Requirement
When the line containing "#2180, status: In progress -> On hold" appears in the data below, begin copying there and stop only after the line containing "#2206, due: Aug 31 -> Sep 1".

Records for processing
┄┄┄┄┄┄┄┄┄┄┄┄┄┄┄┄┄┄┄┄

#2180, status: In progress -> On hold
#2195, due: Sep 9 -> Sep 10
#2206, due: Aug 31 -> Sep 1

┄┄┄┄┄┄┄┄┄┄┄┄┄┄┄┄┄┄┄┄

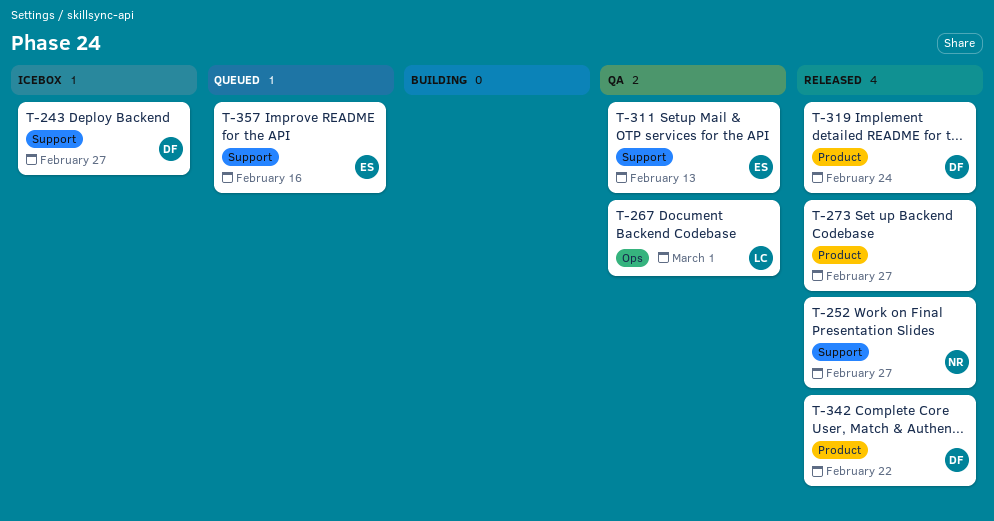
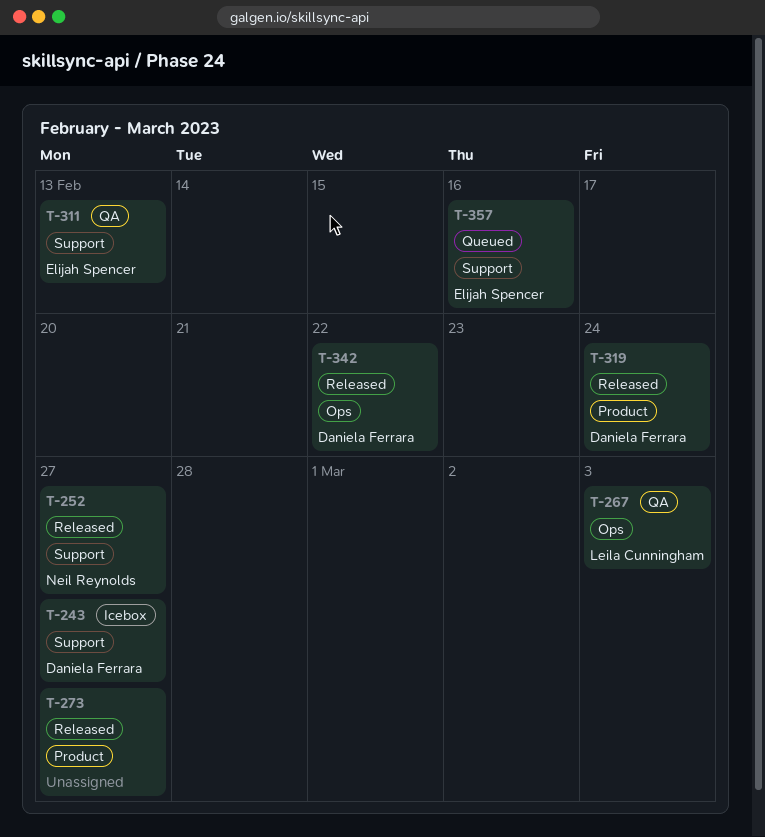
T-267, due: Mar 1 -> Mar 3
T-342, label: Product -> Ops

┄┄┄┄┄┄┄┄┄┄┄┄┄┄┄┄┄┄┄┄

Response
#2180, status: In progress -> On hold
#2195, due: Sep 9 -> Sep 10
#2206, due: Aug 31 -> Sep 1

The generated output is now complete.